O tradutor é um otimista
Rosa Freire d'Aguiar
Excerto de Memória de tradutora
(Florianópolis: Escritório do Livro / NUT/UFSC, 2004).
Em 2002, uma pesquisa feita na Espanha sobre os tradutores mostrou que essa é a profissão mais mal paga do mundo, levando-se em conta o esforço exigido deles. O tradutor é um profissional altamente qualificado, tem de manejar à perfeição, no mínimo, dois idiomas, acumular os mais diversos conhecimentos. Ao comentar o resultado da pesquisa, um jornal lembrou que “são os tradutores que permitem que possamos ler Faulkner sem saber inglês, Kafka sem saber uma palavra de alemão, Pavese sem dominar o italiano e Mishima sendo completamente ignorantes em japonês”.
Tanto trabalho, em troca de quê? Às vezes tenho a impressão de praticar uma atividade clandestina: o reconhecimento intelectual e social do tradutor, embora crescente, ainda é modesto; é raríssimo que alguém, já não digo elogie, mas comente o seu trabalho. Certos críticos e mesmo certos editores têm um desprezo olímpico pelos tradutores.
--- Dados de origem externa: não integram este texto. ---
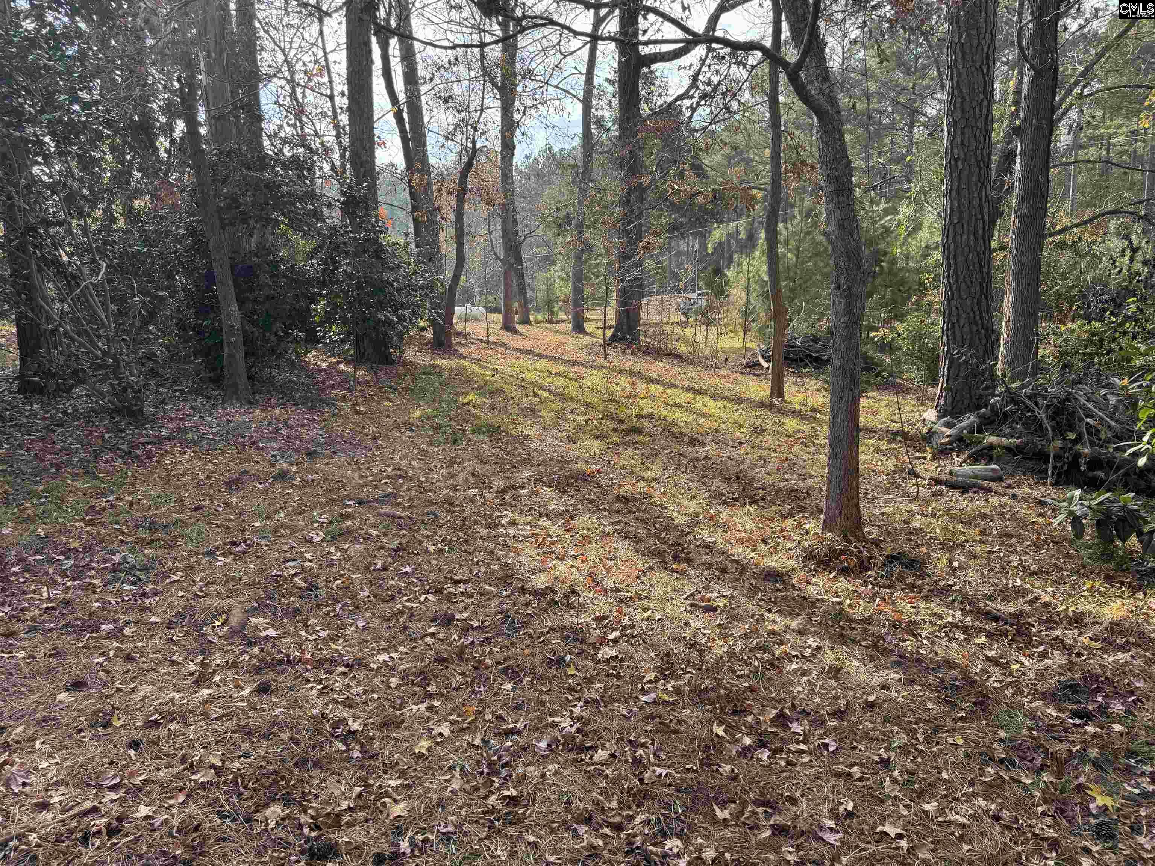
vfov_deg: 56.8
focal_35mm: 24
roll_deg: +0.9
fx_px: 801
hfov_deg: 71.6
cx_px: 578
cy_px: 433
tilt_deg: -10.7
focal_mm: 6.76
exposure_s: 1/1076
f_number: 1.78
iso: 80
A grande incógnita é por que gente tão preparada escolhe se dedicar à tradução literária, e não a atividades mais bem remuneradas. Não tenho resposta. No máximo uma pista.
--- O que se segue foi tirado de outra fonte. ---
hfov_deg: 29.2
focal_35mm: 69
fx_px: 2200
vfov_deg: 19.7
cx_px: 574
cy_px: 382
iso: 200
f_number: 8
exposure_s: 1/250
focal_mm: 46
Na Feira Literária de Paraty, a Flip, realizada em julho último, a escritora canadense Margaret Atwood disse que todo escritor é um otimista. Em primeiro lugar, ele acha que vai terminar o livro. Isso é ser otimista. Depois, pensa que alguém vai publicá-lo. Isso também é ser otimista. Em seguida, acredita que alguém vai comprá-lo. Inequívoco otimismo. Por último, tem esperança de que alguém goste do que ele escreveu. Esse é o grau máximo do otimismo. Mas ela se equivocou. O recorde do otimismo pertence ao tradutor. Pois, além de todas as etapas em comum com o autor — terminar a tradução, passar sem desfiguração pelas garras afiadas, embora utilíssimas, de preparadores e revisores, torcer para o livro ser bem editado, divulgado, e lido —, ele ainda tem a esperança de que os leitores, aqui incluídos os resenhistas, se dêem conta do óbvio: o livro de autor estrangeiro que têm nas mãos não nasceu em português; alguém suou muito para dar aos monoglotas a chance de conhecer o admirável mundo da literatura. O tradutor.